* TASK DIRECTIONS: Reproduce, unaltered, the line with "right shoulder: (200, 197)" along with every line that follows it in the records, up to the last.

Limb landmark coordinates
******

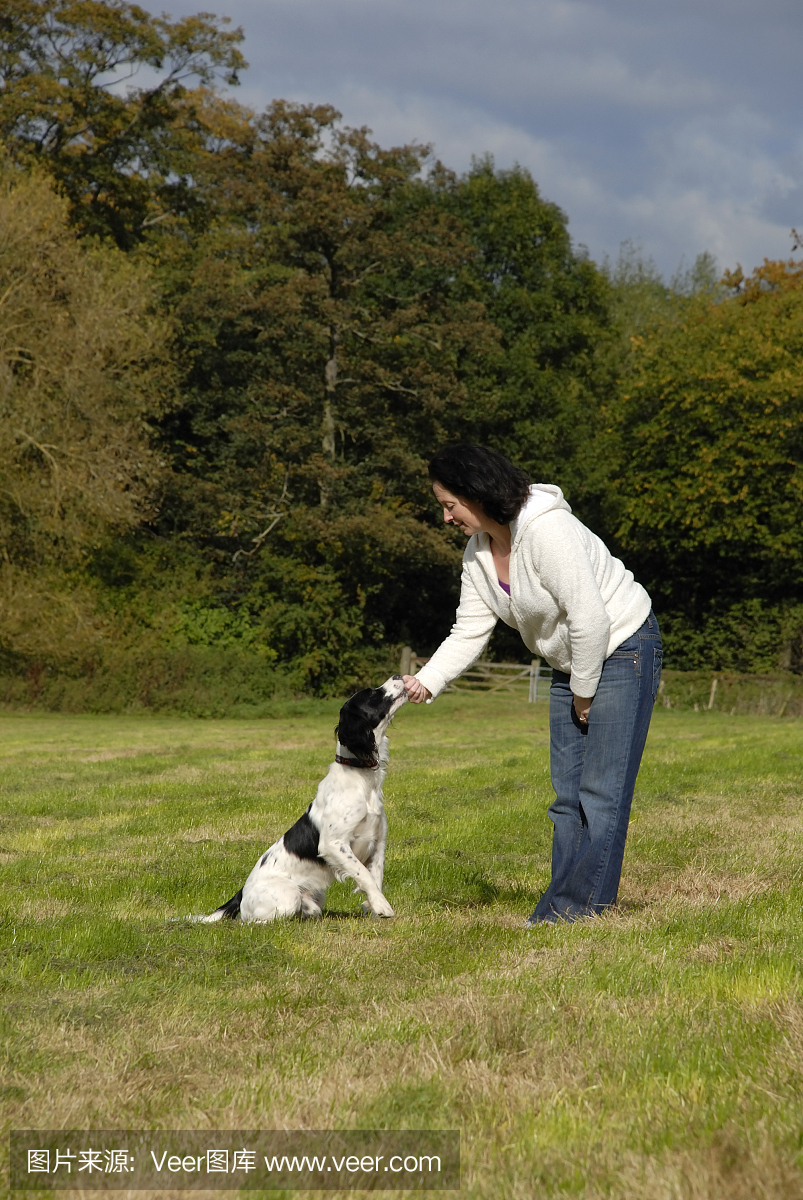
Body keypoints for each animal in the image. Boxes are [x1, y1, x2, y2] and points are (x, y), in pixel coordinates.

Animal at [194, 676, 408, 916]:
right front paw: (382, 907)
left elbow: (375, 877)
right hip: (288, 897)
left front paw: (373, 907)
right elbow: (364, 875)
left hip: (316, 898)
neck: (360, 777)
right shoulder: (333, 843)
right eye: (371, 693)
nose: (398, 676)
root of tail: (240, 893)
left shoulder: (378, 842)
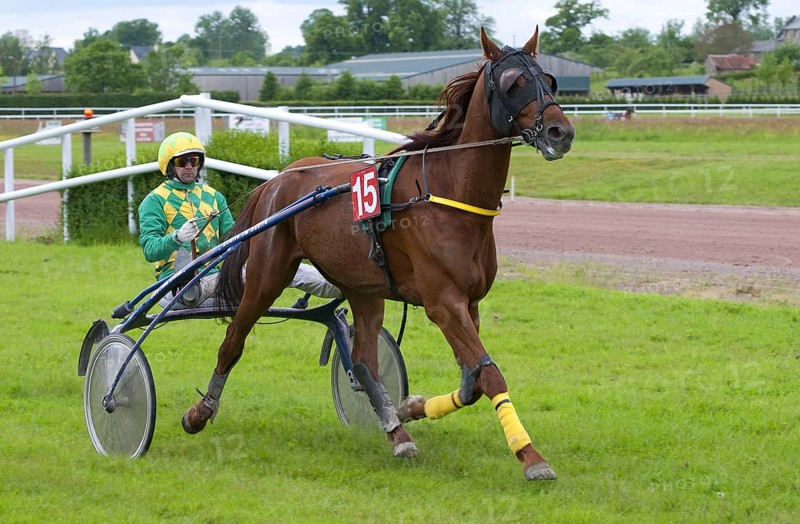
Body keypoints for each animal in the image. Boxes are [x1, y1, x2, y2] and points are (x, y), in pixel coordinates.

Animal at [181, 26, 575, 481]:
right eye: (514, 83)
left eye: (549, 81)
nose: (561, 133)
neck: (449, 192)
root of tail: (278, 179)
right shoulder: (444, 303)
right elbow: (490, 375)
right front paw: (531, 457)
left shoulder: (469, 302)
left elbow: (472, 381)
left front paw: (411, 407)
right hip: (266, 276)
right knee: (233, 341)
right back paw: (199, 412)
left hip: (364, 289)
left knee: (364, 360)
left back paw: (396, 431)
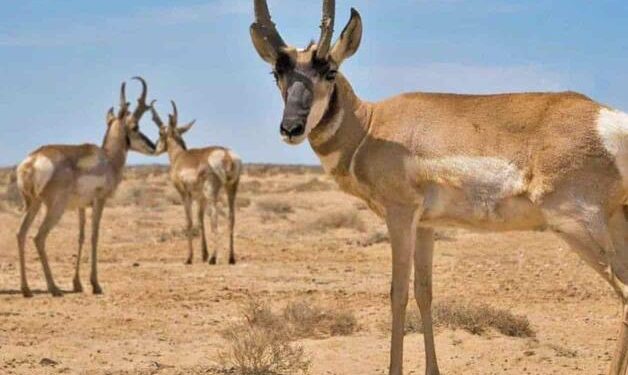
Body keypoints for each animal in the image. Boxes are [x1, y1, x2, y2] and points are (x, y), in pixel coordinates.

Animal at [15, 78, 156, 298]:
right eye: (135, 126)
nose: (154, 146)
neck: (108, 159)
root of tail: (33, 160)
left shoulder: (81, 206)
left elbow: (80, 237)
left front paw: (77, 284)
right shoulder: (99, 201)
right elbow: (94, 236)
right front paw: (96, 285)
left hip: (33, 204)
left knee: (21, 234)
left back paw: (27, 289)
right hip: (54, 208)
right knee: (38, 237)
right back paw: (54, 288)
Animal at [151, 101, 242, 266]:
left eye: (160, 133)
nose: (155, 148)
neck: (180, 156)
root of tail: (226, 154)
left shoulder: (185, 194)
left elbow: (189, 221)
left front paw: (189, 258)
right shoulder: (200, 197)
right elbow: (200, 221)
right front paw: (203, 255)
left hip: (212, 193)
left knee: (214, 219)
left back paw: (213, 258)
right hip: (231, 188)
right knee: (231, 217)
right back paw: (231, 258)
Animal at [250, 1, 628, 374]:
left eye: (329, 71)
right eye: (278, 73)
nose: (291, 128)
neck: (371, 127)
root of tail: (609, 118)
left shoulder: (400, 216)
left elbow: (398, 293)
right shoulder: (426, 227)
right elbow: (424, 291)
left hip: (576, 228)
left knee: (625, 293)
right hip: (614, 224)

******

* ANSWER BOX:
right shoulder: (200, 197)
right elbow: (200, 221)
right front paw: (203, 255)
left hip: (212, 193)
left knee: (214, 219)
left back paw: (213, 258)
right hip: (231, 188)
right knee: (231, 217)
right back paw: (231, 258)
Animal at [250, 1, 628, 374]:
left eye: (329, 71)
right eye: (278, 73)
nose: (291, 128)
neck: (371, 127)
root of tail: (609, 118)
left shoulder: (400, 216)
left elbow: (398, 293)
right shoulder: (426, 227)
right elbow: (424, 291)
left hip: (576, 228)
left knee: (625, 293)
right hip: (614, 224)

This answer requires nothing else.